Eilidh McNab, the Tusla north Dublin area manager, also urged baby Belle's mother to seek medical attention and receive necessary care.
As part of their efforts to locate the baby's mother, gardai will use the national DNA database as is standard for missing person cases and the discovery of bodies.
A DNA sample will be taken from baby Belle and compared to current samples in the database.
Baby Belle's body was partially covered in sand when discovered but gardai believe this was the result of winds rather than being done deliberately.
CCTV from the area around Bell's Beach in Balbriggan will also be reviewed as part of the investigation, and gardai say the remains were brought there rather than being washed ashore.
Foul play has been ruled out in the tragic case and Inspector Brian Downey insisted “the girl or woman who gave birth is not in trouble, there is no criminal investigation”.
“The baby was full term, it was a baby girl, the baby had died sometime before delivery,” he told RTÉ's 'Morning Ireland'.
“This is not a criminal investigation and our appeal is to the mother of this baby, please come forward, you do need medical intervention and you do need medical help and we’re imploring anybody who knows anything about this matter, whether it’s the mother herself, or her parents or her brother or sister, cousin, boyfriend, to contact either the gardai or Tusla or call to a hospital, to a doctor,” he added.
Inspector Downey said the baby girl has been named after the area in Balbriggan where her body was found.
“We’ve decided to name the baby, we’re gonna call the baby Belle, after Belle’s Lane and also because Belle is a derivative from the French meaning beautiful,” he said.
Inspector Downey said gardai are actively seeking information about the mother and said the gardai priority is her health.
He said gardai don’t need to speak to her, but need to know that she is safe.
“There’s probably a fear amongst the mother of Belle to come forward and what we’re trying to do is to create a safe environment that she will know that it’s okay for her to come to us.

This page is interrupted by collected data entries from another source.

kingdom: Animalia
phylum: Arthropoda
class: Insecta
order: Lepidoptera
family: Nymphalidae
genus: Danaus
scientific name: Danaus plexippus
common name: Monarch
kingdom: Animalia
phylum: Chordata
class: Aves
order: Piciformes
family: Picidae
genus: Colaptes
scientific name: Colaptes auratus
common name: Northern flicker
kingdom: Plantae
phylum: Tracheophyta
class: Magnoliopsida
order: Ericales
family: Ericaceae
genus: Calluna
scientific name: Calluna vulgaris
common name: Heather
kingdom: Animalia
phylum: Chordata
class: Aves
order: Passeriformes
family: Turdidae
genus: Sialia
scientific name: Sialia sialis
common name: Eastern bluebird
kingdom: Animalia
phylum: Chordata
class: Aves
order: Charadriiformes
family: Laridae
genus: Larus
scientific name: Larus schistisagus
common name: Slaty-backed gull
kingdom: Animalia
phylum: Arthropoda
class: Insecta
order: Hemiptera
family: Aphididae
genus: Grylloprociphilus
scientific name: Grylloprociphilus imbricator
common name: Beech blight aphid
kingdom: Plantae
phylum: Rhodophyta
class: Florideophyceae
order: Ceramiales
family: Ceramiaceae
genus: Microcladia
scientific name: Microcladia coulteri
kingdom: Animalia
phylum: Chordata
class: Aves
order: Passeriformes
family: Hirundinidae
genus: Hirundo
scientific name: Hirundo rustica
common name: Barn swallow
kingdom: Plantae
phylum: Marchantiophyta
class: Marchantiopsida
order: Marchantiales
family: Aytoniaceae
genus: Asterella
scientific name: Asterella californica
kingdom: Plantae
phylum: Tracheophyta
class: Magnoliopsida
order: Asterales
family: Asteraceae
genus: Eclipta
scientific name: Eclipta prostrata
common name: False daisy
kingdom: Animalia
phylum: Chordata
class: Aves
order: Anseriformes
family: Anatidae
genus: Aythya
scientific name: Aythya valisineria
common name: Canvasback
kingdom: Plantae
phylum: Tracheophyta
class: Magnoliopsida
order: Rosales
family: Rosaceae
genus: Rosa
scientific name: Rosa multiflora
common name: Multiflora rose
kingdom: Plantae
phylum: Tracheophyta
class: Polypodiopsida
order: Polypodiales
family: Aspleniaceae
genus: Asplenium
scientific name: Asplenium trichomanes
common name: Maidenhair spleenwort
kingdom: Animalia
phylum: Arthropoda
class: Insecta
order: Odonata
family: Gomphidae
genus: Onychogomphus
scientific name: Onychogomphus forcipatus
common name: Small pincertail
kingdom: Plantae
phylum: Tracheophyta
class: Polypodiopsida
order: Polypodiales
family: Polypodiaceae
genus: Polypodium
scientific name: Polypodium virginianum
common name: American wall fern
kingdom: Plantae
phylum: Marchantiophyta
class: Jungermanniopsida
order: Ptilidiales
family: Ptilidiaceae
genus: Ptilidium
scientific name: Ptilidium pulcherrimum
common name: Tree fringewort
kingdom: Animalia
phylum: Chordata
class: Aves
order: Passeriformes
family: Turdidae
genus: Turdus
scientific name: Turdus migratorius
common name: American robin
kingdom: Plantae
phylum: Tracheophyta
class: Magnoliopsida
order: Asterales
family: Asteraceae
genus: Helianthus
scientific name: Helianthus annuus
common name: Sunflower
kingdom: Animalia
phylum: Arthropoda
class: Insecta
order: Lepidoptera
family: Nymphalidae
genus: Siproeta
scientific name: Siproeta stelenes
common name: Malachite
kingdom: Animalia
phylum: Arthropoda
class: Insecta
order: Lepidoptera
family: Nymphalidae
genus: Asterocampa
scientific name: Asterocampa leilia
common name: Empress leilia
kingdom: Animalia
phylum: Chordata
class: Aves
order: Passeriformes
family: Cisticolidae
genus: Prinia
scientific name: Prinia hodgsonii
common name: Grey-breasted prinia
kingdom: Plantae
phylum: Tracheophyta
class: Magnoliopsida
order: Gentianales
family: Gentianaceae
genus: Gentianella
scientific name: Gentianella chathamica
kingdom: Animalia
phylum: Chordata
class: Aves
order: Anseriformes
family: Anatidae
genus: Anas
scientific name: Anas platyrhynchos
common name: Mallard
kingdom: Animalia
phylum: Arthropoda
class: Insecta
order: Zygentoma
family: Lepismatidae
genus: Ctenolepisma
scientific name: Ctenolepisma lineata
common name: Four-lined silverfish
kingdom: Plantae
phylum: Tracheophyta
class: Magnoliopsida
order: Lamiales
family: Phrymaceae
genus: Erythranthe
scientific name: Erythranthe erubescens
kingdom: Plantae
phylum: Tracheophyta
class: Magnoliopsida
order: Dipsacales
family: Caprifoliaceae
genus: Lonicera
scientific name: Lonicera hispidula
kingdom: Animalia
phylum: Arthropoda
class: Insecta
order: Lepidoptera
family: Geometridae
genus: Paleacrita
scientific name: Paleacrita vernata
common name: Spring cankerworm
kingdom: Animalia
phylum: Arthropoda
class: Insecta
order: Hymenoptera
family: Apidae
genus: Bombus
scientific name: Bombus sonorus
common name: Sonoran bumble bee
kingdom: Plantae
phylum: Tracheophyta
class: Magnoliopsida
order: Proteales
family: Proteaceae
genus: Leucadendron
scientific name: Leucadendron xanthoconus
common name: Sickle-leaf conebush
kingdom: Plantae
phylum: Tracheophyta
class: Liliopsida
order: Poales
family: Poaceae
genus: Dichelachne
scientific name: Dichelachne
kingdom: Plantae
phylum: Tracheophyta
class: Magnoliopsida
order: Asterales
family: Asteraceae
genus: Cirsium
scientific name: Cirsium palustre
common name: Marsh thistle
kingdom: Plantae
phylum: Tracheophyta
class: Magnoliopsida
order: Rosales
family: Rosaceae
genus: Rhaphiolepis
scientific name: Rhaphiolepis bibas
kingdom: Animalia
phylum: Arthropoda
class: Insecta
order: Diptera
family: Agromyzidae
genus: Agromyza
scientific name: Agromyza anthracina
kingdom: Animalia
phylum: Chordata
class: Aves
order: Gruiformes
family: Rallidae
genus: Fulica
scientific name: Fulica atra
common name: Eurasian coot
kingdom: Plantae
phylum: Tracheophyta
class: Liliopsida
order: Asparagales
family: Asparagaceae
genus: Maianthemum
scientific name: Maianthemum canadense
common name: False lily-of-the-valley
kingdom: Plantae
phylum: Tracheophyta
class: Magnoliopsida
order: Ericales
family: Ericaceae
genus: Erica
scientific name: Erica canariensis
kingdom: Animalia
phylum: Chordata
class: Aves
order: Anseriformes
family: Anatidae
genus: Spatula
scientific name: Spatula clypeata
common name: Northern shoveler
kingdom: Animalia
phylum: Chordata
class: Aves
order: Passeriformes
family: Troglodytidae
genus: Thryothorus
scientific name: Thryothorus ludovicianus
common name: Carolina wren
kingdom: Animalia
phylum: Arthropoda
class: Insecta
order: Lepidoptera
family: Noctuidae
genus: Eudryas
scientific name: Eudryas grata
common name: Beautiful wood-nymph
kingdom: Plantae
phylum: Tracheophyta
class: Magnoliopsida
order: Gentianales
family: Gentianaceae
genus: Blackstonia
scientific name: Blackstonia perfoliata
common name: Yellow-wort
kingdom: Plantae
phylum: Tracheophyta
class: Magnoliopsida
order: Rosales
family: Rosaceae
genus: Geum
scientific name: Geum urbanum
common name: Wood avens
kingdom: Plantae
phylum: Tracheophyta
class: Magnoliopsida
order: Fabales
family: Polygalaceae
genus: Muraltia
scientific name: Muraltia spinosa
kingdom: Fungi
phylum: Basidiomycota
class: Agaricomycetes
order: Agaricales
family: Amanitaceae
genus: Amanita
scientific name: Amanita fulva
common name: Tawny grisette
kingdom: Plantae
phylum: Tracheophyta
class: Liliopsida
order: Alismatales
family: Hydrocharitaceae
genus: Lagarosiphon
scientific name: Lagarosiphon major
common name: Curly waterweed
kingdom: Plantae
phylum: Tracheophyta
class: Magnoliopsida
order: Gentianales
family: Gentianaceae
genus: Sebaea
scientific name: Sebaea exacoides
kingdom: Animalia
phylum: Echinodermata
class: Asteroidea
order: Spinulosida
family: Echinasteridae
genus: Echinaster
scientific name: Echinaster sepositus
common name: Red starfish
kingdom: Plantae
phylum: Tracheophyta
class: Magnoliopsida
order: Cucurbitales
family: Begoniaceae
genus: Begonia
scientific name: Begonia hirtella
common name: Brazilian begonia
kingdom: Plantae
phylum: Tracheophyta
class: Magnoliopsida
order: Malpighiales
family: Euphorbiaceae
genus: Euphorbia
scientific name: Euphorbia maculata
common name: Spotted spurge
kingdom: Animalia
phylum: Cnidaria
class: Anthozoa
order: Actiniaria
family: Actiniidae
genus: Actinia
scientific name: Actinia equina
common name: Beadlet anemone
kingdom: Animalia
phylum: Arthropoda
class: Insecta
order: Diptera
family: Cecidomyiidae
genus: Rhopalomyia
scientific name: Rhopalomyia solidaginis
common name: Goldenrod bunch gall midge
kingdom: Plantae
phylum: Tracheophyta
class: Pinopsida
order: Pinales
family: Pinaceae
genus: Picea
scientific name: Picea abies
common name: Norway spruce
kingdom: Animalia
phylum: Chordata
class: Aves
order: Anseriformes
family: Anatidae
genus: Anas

The tragic discovery of the tot's remains was made on Saturday morning at Bell's Beach near the north Dublin town.
A volunteer cleaning up the shore found the partially buried body.
Master of the National Maternity Hospital, Dr Rhona Mahony also issued an appeal to the mother and said “we are very concerned for her” and described the situation as “heartbreaking”.
“We’re concerned for her physically. She may have had some complications from the birth, for example excessive bleeding or infection,” she said.
“We’re also concerned for her as a person. We know that this is immensely difficult for her, we can imagine her being confused, being very distressed and indeed being very frightened.”
Dr Mahony added that they will “speak to her in absolute confidence”.
“She should not be concerned in relation to gardai or being in trouble or being given out to or facing a whole range of disciplinary action, we want to help her.”
Local Fine Gael Councillor Tom O'Leary expressed his shock over the weekend and also urged the mother to get medical attention.
"Without knowing any of the circumstances, I would appeal to the mother to come forward to seek the help and medical attention she needs.
"Maybe she is under a lot of pressure, we don't know the circumstances and the matter is very delicate," Mr O'Leary said.
"Maybe her family and friends are aware of her situation and they could assist her in coming forward. She needs to talk to somebody.
"God almighty, we don't know the circumstances but to think of anyone that might have had to go through that alone and also in those terrible weather conditions, alone on a beach.
"I can't bear to think of it. It's just so tragic. I am shocked.
"The whole of Ballbriggan will be in a state of shock," Mr O'Leary added.